(Data for processing Opens)

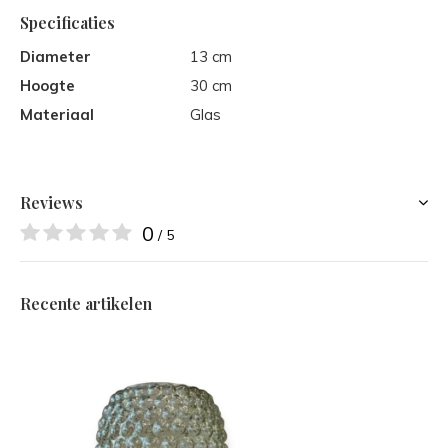
Specificaties
Diameter
13 cm
Hoogte
30 cm
Materiaal
Glas
Reviews
0
/ 5
Recente artikelen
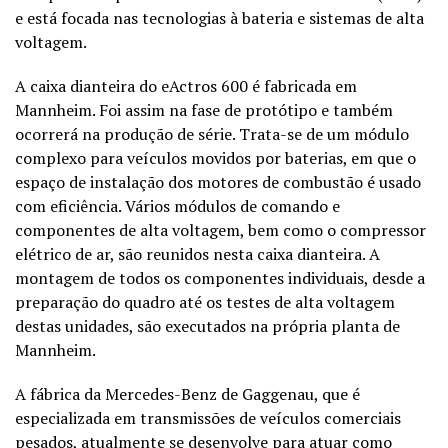
e está focada nas tecnologias à bateria e sistemas de alta
voltagem.
A caixa dianteira do eActros 600 é fabricada em
Mannheim. Foi assim na fase de protótipo e também
ocorrerá na produção de série. Trata-se de um módulo
complexo para veículos movidos por baterias, em que o
espaço de instalação dos motores de combustão é usado
com eficiência. Vários módulos de comando e
componentes de alta voltagem, bem como o compressor
elétrico de ar, são reunidos nesta caixa dianteira. A
montagem de todos os componentes individuais, desde a
preparação do quadro até os testes de alta voltagem
destas unidades, são executados na própria planta de
Mannheim.
A fábrica da Mercedes-Benz de Gaggenau, que é
especializada em transmissões de veículos comerciais
pesados, atualmente se desenvolve para atuar como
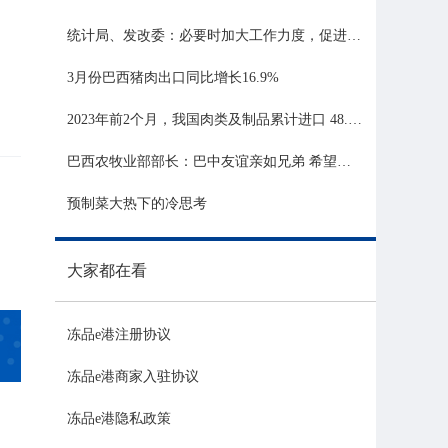
统计局、发改委：必要时加大工作力度，促进生猪市场平稳运行
3月份巴西猪肉出口同比增长16.9%
2023年前2个月，我国肉类及制品累计进口 48.06 亿美元，同比增长 21.81%
巴西农牧业部部长：巴中友谊亲如兄弟 希望与中国深化农业合作
预制菜大热下的冷思考
大家都在看
冻品e港注册协议
冻品e港商家入驻协议
冻品e港隐私政策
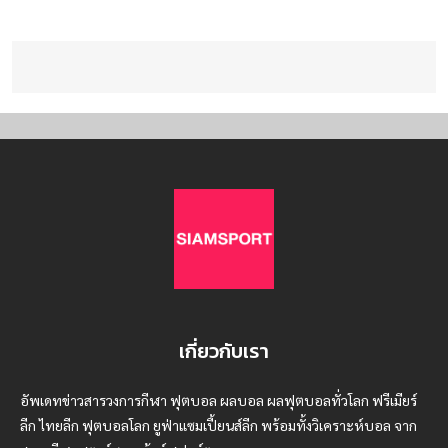
เกี่ยวกับเรา
อัพเดทข่าวสารวงการกีฬา ฟุตบอล ผลบอล ผลฟุตบอลทั่วโลก ฟรีเมียร์
ลีก ไทยลีก ฟุตบอลโลก ยูฟ่าแซมเปี้ยนส์ลีก พร้อมทั้งวิเคราะห์บอล จาก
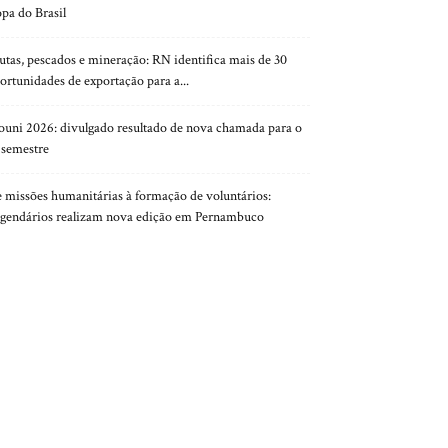
pa do Brasil
utas, pescados e mineração: RN identifica mais de 30
ortunidades de exportação para a...
ouni 2026: divulgado resultado de nova chamada para o
 semestre
 missões humanitárias à formação de voluntários:
gendários realizam nova edição em Pernambuco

(Data for processing Closes)

> _Your assignment_
Rewrite the text of the data above with every occurrence of "caixa dianteira" changed to "módulo frontal" and nothing else altered. Omit the picture markers.

> _Answer to this exercise_
Specificaties
Diameter
13 cm
Hoogte
30 cm
Materiaal
Glas
Reviews
0
/ 5
Recente artikelen
e está focada nas tecnologias à bateria e sistemas de alta
voltagem.
A módulo frontal do eActros 600 é fabricada em
Mannheim. Foi assim na fase de protótipo e também
ocorrerá na produção de série. Trata-se de um módulo
complexo para veículos movidos por baterias, em que o
espaço de instalação dos motores de combustão é usado
com eficiência. Vários módulos de comando e
componentes de alta voltagem, bem como o compressor
elétrico de ar, são reunidos nesta módulo frontal. A
montagem de todos os componentes individuais, desde a
preparação do quadro até os testes de alta voltagem
destas unidades, são executados na própria planta de
Mannheim.
A fábrica da Mercedes-Benz de Gaggenau, que é
especializada em transmissões de veículos comerciais
pesados, atualmente se desenvolve para atuar como
统计局、发改委：必要时加大工作力度，促进生猪市场平稳运行
3月份巴西猪肉出口同比增长16.9%
2023年前2个月，我国肉类及制品累计进口 48.06 亿美元，同比增长 21.81%
巴西农牧业部部长：巴中友谊亲如兄弟 希望与中国深化农业合作
预制菜大热下的冷思考
大家都在看
冻品e港注册协议
冻品e港商家入驻协议
冻品e港隐私政策
เกี่ยวกับเรา
อัพเดทข่าวสารวงการกีฬา ฟุตบอล ผลบอล ผลฟุตบอลทั่วโลก ฟรีเมียร์
ลีก ไทยลีก ฟุตบอลโลก ยูฟ่าแซมเปี้ยนส์ลีก พร้อมทั้งวิเคราะห์บอล จาก
pa do Brasil
utas, pescados e mineração: RN identifica mais de 30
ortunidades de exportação para a...
ouni 2026: divulgado resultado de nova chamada para o
 semestre
 missões humanitárias à formação de voluntários:
gendários realizam nova edição em Pernambuco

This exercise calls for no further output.